My daughters best summed up my progress down that road at a recent family wedding in Louisville with the question, “How’s that vegan diet thing going, Dad?” as they stared humorously at the mound of bacon on my plate.
OK, so I’m staring up at the vegan wagon from a prone position on the ground. But a wake-up call in the form of a movie I saw may help me climb back aboard—Food Inc.
I had hesitated to see it because of some of its reviews. Rolling Stone called it “scarier than anything in the last five Saw horror shows.” And that was one of the milder ones.
So I took a friend for moral support and boy were our eyes opened. We had no idea the entire food system was controlled by so few multinational companies who are quick to flex powerful corporate muscle on any perceived threat.
There’s a heart-rending tale about Barbara Kowalcyk, who became a food-safety advocate after her two-year-old son, Kevin, died from E. coli poisoning from a hamburger. A bill, Kevin’s Law, to allow the federal government to close plants that produce contaminated meat, has languished in Washington for years. Meanwhile, thousands die annually from food-related illness.
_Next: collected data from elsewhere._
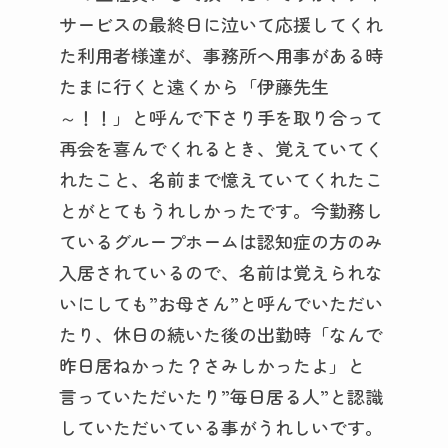
サービスの最終日に泣いて応援してくれ
た利用者様達が、事務所へ用事がある時
たまに行くと遠くから「伊藤先生
～！！」と呼んで下さり手を取り合って
再会を喜んでくれるとき、覚えていてく
れたこと、名前まで憶えていてくれたこ
とがとてもうれしかったです。今勤務し
ているグループホームは認知症の方のみ
入居されているので、名前は覚えられな
いにしても”お母さん”と呼んでいただい
たり、休日の続いた後の出勤時「なんで
昨日居ねかった？さみしかったよ」と
言っていただいたり”毎日居る人”と認識
していただいている事がうれしいです。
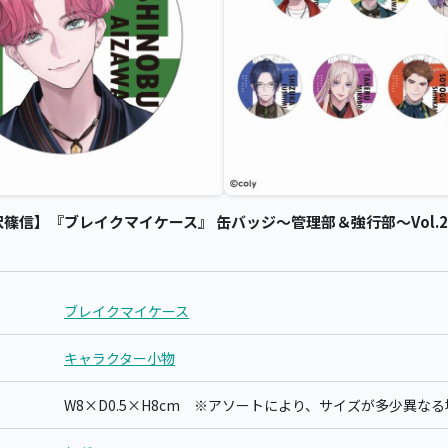
信】『ブレイクマイケース』 缶バッジ～管理部＆強行部～Vol.2（E
ブレイクマイケース
キャラクター小物
W8×D0.5×H8cm ※アソートにより、サイズが多少異な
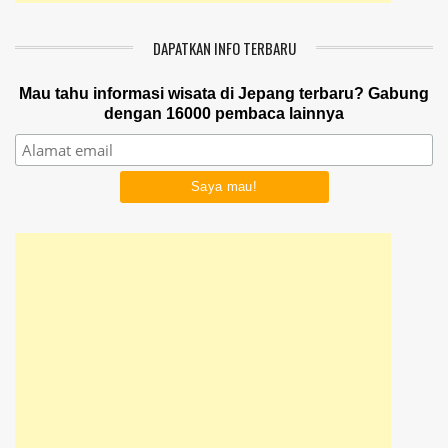
DAPATKAN INFO TERBARU
Mau tahu informasi wisata di Jepang terbaru? Gabung
dengan 16000 pembaca lainnya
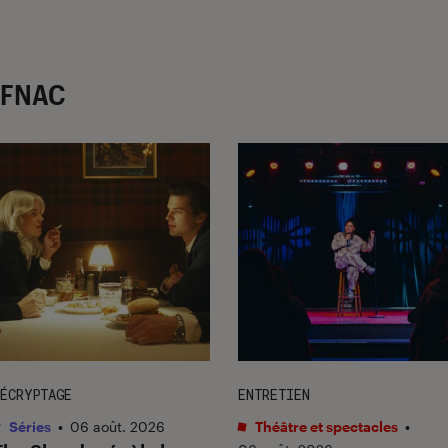
r FNAC
ÉCRYPTAGE
ENTRETIEN
Séries
•
06 août. 2026
Théâtre et spectacles
•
The factory-farm and slaughterhouse scenes were stomach churning and reminded me of my tour of a mega chicken farm in Ohio several years ago. Groups of a half dozen or more birds were stuffed together in small cages they never leave, stacked six-feet high in giant warehouses for as far as the eye could see. The horror was straight out of a Stephen King novel and I had nightmares for weeks.
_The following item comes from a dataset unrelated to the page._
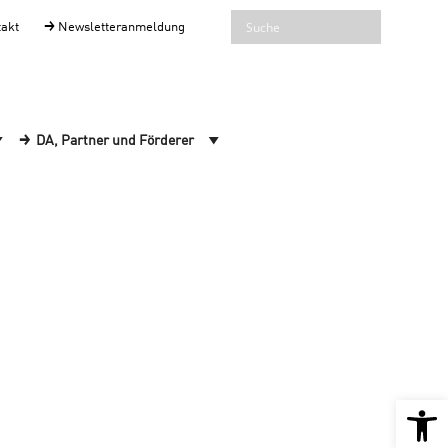
takt
Newsletteranmeldung
DA, Partner und Förderer
Open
But Food Inc. doesn’t abandon hope. It reminds us to check labels, and buy local and in season. My friend is now primed to start a garden and acquire backyard poultry.
We, the consumers, have the groundswell of power should we choose to use it. Much as demand changed Big Tobacco’s irresponsible behavior, we all need to push strongly for good, wholesome food.
As Food Inc. points out, each of us can vote three times a day for a changed system. Take everyone you know to see it.